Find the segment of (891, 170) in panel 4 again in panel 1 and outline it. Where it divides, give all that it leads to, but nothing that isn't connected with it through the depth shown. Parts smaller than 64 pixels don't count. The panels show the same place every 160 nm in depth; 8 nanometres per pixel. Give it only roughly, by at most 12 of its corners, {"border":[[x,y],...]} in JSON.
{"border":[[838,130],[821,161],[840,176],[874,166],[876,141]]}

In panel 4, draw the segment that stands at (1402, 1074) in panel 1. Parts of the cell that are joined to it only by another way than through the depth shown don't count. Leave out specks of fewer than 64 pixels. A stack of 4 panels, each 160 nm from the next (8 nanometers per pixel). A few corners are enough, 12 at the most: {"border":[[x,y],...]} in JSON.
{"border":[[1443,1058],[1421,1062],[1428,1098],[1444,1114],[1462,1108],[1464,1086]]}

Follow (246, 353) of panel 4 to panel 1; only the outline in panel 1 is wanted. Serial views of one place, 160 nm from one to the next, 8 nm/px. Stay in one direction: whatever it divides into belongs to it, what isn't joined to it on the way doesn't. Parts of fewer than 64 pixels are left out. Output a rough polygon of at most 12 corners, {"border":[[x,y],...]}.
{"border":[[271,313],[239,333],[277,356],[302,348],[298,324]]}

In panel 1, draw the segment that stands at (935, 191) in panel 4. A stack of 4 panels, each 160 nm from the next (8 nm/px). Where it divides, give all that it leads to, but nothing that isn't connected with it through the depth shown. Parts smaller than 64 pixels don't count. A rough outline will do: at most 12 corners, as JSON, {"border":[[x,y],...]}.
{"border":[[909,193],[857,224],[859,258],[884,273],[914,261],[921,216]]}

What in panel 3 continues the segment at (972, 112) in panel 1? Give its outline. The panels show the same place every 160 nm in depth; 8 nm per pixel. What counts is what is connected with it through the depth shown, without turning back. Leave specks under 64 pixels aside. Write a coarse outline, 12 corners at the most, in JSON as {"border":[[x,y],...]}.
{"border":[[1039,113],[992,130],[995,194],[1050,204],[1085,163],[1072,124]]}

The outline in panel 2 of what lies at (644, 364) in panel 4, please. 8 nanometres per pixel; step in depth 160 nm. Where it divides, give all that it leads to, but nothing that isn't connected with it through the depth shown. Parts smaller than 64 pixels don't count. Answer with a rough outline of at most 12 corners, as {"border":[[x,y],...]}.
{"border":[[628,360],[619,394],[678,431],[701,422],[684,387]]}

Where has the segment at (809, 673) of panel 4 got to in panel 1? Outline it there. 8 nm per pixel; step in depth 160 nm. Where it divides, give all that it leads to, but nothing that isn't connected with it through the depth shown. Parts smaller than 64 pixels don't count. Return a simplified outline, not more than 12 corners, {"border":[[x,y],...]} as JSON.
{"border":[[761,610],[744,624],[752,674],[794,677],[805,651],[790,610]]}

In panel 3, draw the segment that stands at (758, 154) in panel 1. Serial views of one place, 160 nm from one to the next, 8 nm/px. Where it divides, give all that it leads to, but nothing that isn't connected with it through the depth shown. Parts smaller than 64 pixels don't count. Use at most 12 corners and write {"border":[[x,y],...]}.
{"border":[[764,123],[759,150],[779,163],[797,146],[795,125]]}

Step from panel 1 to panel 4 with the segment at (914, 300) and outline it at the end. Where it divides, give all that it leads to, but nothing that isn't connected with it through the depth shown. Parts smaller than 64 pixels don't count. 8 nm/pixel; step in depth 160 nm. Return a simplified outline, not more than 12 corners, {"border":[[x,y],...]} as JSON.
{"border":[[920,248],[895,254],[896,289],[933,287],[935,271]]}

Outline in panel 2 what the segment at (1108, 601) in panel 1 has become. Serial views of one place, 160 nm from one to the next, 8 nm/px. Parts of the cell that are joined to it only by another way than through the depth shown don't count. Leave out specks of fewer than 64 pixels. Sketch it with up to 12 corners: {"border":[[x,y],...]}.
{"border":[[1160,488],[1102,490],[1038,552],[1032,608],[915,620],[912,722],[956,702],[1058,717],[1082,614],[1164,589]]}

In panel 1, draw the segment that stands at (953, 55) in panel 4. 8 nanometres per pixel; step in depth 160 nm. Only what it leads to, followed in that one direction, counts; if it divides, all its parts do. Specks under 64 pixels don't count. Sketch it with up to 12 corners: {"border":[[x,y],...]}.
======
• [EXERCISE DESCRIPTION]
The records above should be restated word for word, please.

• [TASK SOLUTION]
Find the segment of (891, 170) in panel 4 again in panel 1 and outline it. Where it divides, give all that it leads to, but nothing that isn't connected with it through the depth shown. Parts smaller than 64 pixels don't count. The panels show the same place every 160 nm in depth; 8 nanometres per pixel. Give it only roughly, by at most 12 of its corners, {"border":[[x,y],...]} in JSON.
{"border":[[838,130],[821,161],[840,176],[874,166],[876,141]]}

In panel 4, draw the segment that stands at (1402, 1074) in panel 1. Parts of the cell that are joined to it only by another way than through the depth shown don't count. Leave out specks of fewer than 64 pixels. A stack of 4 panels, each 160 nm from the next (8 nanometers per pixel). A few corners are enough, 12 at the most: {"border":[[x,y],...]} in JSON.
{"border":[[1443,1058],[1421,1062],[1428,1098],[1444,1114],[1462,1108],[1464,1086]]}

Follow (246, 353) of panel 4 to panel 1; only the outline in panel 1 is wanted. Serial views of one place, 160 nm from one to the next, 8 nm/px. Stay in one direction: whatever it divides into belongs to it, what isn't joined to it on the way doesn't. Parts of fewer than 64 pixels are left out. Output a rough polygon of at most 12 corners, {"border":[[x,y],...]}.
{"border":[[271,313],[239,333],[277,356],[302,348],[298,324]]}

In panel 1, draw the segment that stands at (935, 191) in panel 4. A stack of 4 panels, each 160 nm from the next (8 nm/px). Where it divides, give all that it leads to, but nothing that isn't connected with it through the depth shown. Parts smaller than 64 pixels don't count. A rough outline will do: at most 12 corners, as JSON, {"border":[[x,y],...]}.
{"border":[[909,193],[857,224],[859,258],[884,273],[914,261],[921,216]]}

What in panel 3 continues the segment at (972, 112) in panel 1? Give its outline. The panels show the same place every 160 nm in depth; 8 nm per pixel. What counts is what is connected with it through the depth shown, without turning back. Leave specks under 64 pixels aside. Write a coarse outline, 12 corners at the most, in JSON as {"border":[[x,y],...]}.
{"border":[[1039,113],[992,130],[995,194],[1050,204],[1085,163],[1072,124]]}

The outline in panel 2 of what lies at (644, 364) in panel 4, please. 8 nanometres per pixel; step in depth 160 nm. Where it divides, give all that it leads to, but nothing that isn't connected with it through the depth shown. Parts smaller than 64 pixels don't count. Answer with a rough outline of at most 12 corners, as {"border":[[x,y],...]}.
{"border":[[628,360],[619,394],[678,431],[701,422],[684,387]]}

Where has the segment at (809, 673) of panel 4 got to in panel 1? Outline it there. 8 nm per pixel; step in depth 160 nm. Where it divides, give all that it leads to, but nothing that isn't connected with it through the depth shown. Parts smaller than 64 pixels don't count. Return a simplified outline, not more than 12 corners, {"border":[[x,y],...]} as JSON.
{"border":[[761,610],[744,624],[752,674],[794,677],[805,651],[790,610]]}

In panel 3, draw the segment that stands at (758, 154) in panel 1. Serial views of one place, 160 nm from one to the next, 8 nm/px. Where it divides, give all that it leads to, but nothing that isn't connected with it through the depth shown. Parts smaller than 64 pixels don't count. Use at most 12 corners and write {"border":[[x,y],...]}.
{"border":[[764,123],[759,150],[779,163],[797,146],[795,125]]}

Step from panel 1 to panel 4 with the segment at (914, 300) and outline it at the end. Where it divides, give all that it leads to, but nothing that isn't connected with it through the depth shown. Parts smaller than 64 pixels don't count. 8 nm/pixel; step in depth 160 nm. Return a simplified outline, not more than 12 corners, {"border":[[x,y],...]} as JSON.
{"border":[[920,248],[895,254],[896,289],[933,287],[935,271]]}

Outline in panel 2 what the segment at (1108, 601) in panel 1 has become. Serial views of one place, 160 nm from one to the next, 8 nm/px. Parts of the cell that are joined to it only by another way than through the depth shown don't count. Leave out specks of fewer than 64 pixels. Sketch it with up to 12 corners: {"border":[[x,y],...]}.
{"border":[[1160,488],[1102,490],[1038,552],[1032,608],[915,620],[912,722],[956,702],[1058,717],[1082,614],[1164,589]]}

In panel 1, draw the segment that stands at (953, 55) in panel 4. 8 nanometres per pixel; step in depth 160 nm. Only what it leads to, followed in that one direction, counts; if it divides, all its parts do. Specks under 64 pixels don't count. Sketch it with up to 12 corners: {"border":[[x,y],...]}.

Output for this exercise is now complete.